The biomechanical theory to this in a nutshell is that when striking with the heel first there is a sharp spike in the ground reaction forces and the smaller muscles at the front of the shin, such as the tibialis anterior, eccentrically control the foot to the ground. This can cause a stress reaction in the tibia, "shin splints", from the initial impact and also the eccentric contraction can overload these smaller muscles and cause injury. By landing more on the forefoot and midfoot, forces are more gradually distributed to the tibia and fibula and the larger calf musculature (soleus and gastrocnemius) have a greater ability to lower the heel to the ground.

• Stride length is the other important factor to consider when viewing an athlete from the side on view. Over striding is commonly associated with heel striking and the combination of over striding and heel striking, places an enormous amount of stress on the kinetic chain. As mentioned above heel striking creates a larger ground reaction force causing bone stress injuries, but combine this with over striding and you also massively increase the stress on the hamstring. If you have an athlete with recurrent hamstring injuries, consider assessing his running technique for over striding and heel striking.

Ideally the athlete's foot should make contact with the ground just in front of the body on the forefoot or midfoot. If the foot lands way out in front of the body on the heel this can cause injury and is not an ideal running technique.

Flight

The flight phase is when both feet are off the ground and is what differentiates running from walking. The discussion of knee flexion of the swing leg above is applicable to this area as well.

Conclusion

Running is a complicated and technical task to assess and coach. My approach is to break it down into segments, such as I have done above, and try to keep it as simple as possible. Video is an excellent tool to assist with analysis and with today's technology this is quite achievable. My opinion with video is that if you need to slow it down or need high tech software to determine what the problem is your probably looking for something that isn't the cause of the problem. What I mean by this, is that if the problem doesn't stick out at normal speed it's probably not the cause.
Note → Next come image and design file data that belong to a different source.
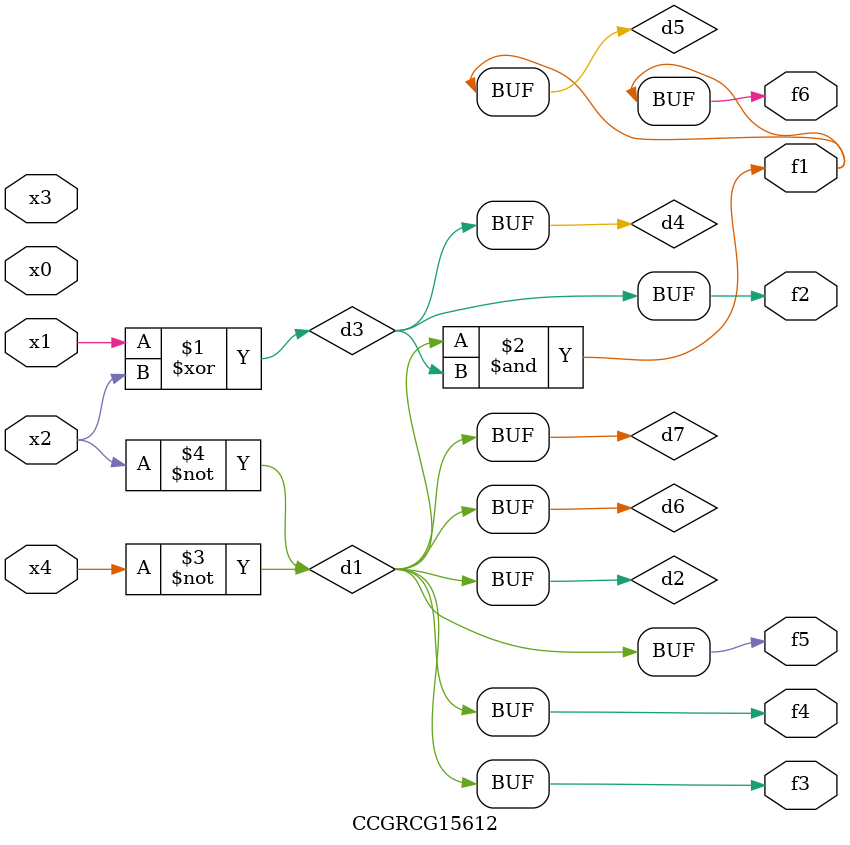
<source format=v>
module CCGRCG15612(
	input x0, x1, x2, x3, x4,
	output f1, f2, f3, f4, f5, f6
);

	wire d1, d2, d3, d4, d5, d6, d7;

	not (d1, x4);
	not (d2, x2);
	xor (d3, x1, x2);
	buf (d4, d3);
	and (d5, d1, d3);
	buf (d6, d1, d2);
	buf (d7, d2);
	assign f1 = d5;
	assign f2 = d4;
	assign f3 = d7;
	assign f4 = d7;
	assign f5 = d7;
	assign f6 = d5;
endmodule

</source>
If an athlete is injured it is essential to consider what you find clinically and what the athlete tells you about the injury and combine this with the running assessment. Remember everyone has a unique running technique and you will always be able to pick out something wrong, but if the identified deficit is not consistent with the injury or complaint it probably isn't the cause. From a performance enhancement point of view, when dealing with field athletes, unless something is blatantly obvious that may be affecting performance, I wouldn't bother trying to correct it, unless I considered it a potential cause of injury, because they are not a track athlete and more than likely they will go back to their old style when on the field anyway. Track athletes are obviously a different story and any minor flaw in technique could potentially be the difference between 1st and last! If you have had a chronic running injury and your Physiotherapist has not assessed running technique, they are probably treating the symptoms and not the cause of your injury and until the cause is identified you will remain injured.